Disallows directly modifying the prototype of builtin objects.

Examples of incorrect code for this rule:

/*eslint no-extend-native: "error"*/

Object.prototype.a = "a";
Object.defineProperty(Array.prototype, "times", { value: 999 });


This rule accepts an exceptions option, which can be used to specify a list of builtins for which extensions will be allowed.

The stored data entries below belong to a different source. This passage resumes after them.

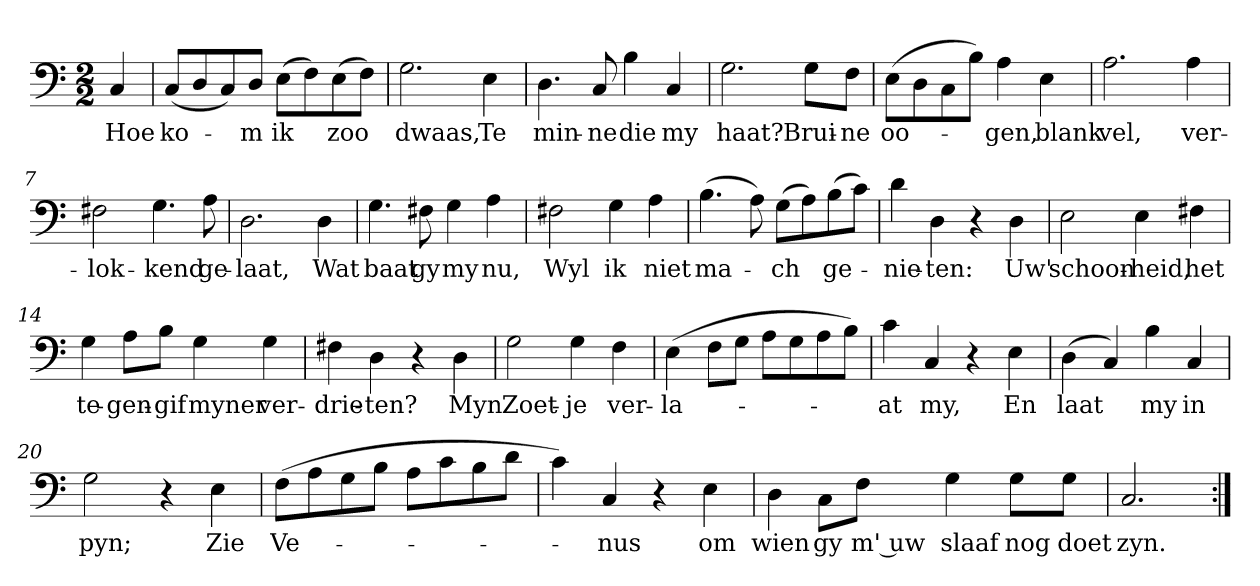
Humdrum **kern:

**kern	**text
*part1	*part1
*staff1	*staff1
*clefF4	*
*k[]	*
*C:	*
*M2/2	*
*MM120	*
=	=
4C	Hoe
=1	=1
(8C/L	ko-
8D/	.
8C/)	.
8D/J	-m
(8E\L	ik
8F\)	.
(8E\	zoo
8F\J)	.
=2	=2
2.G	dwaas,
4E	Te
=3	=3
4.D	min-
8C	-ne
4B	die
4C	my
=4	=4
2.G	haat?
8G\L	Brui-
8F\J	-ne
=5	=5
(8E\L	oo-
8D\	.
8C\	.
8B\J)	.
4A	-gen,
4E	blank
=6	=6
2.A	vel,
4A	ver-
=7	=7
2F#X	-lok-
4.G	-kend
8A	ge-
=8	=8
2.D	-laat,
4D	Wat
=9	=9
4.G	baat
8F#X	gy
4G	my
4A	nu,
=10	=10
2F#X	Wyl
4G	ik
4A	niet
=11	=11
(4.B	ma-
8A)	.
(8G\L	-ch
8A\)	.
(8B\	ge-
8c\J)	.
=12	=12
4d	-nie-
4D	-ten:
4r	.
4D	Uw'
=13	=13
2E	schoon-
4E	-heid,
4F#X	het
=14	=14
4G	te-
8A\L	-gen-
8B\J	-gif
4G	myner
4G	ver-
=15	=15
4F#X	-drie-
4D	-ten?
4r	.
4D	Myn
=16	=16
2G	Zoet-
4G	-je
4F	ver-
=17	=17
(4E	-la-
8F\L	.
8G\J	.
8A\L	.
8G\	.
8A\	.
8B\J)	.
=18	=18
4c	-at
4C	my,
4r	.
4E	En
=19	=19
(4D	laat
4C)	.
4B	my
4C	in
=20	=20
2G	pyn;
4r	.
4E	Zie
=21	=21
(8F\L	Ve-
8A\	.
8G\	.
8B\J	.
8A\L	.
8c\	.
8B\	.
8d\J	.
=22	=22
4c)	.
4C	-nus
4r	.
4E	om
=23	=23
4D	wien
8C\L	gy
8F\J	m' uw
4G	slaaf
8G\L	nog
8G\J	doet
=24	=24
2.C	zyn.
=:|!	=:|!
*-	*-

Examples of correct code for the sample { "exceptions": ["Object"] } option:

/*eslint no-extend-native: ["error", { "exceptions": ["Object"] }]*/

Object.prototype.a = "a";

Known Limitations

This rule does not report any of the following less obvious approaches to modify the prototype of builtin objects:

var x = Object;
x.prototype.thing = a;

eval("Array.prototype.forEach = 'muhahaha'");

with(Array) {
    prototype.thing = 'thing';

window.Function.prototype.bind = 'tight';

When Not To Use It

You may want to disable this rule when working with polyfills that try to patch older versions of JavaScript with the latest spec, such as those that might Function.prototype.bind or Array.prototype.forEach in a future-friendly way.


This rule was introduced in ESLint 0.1.4.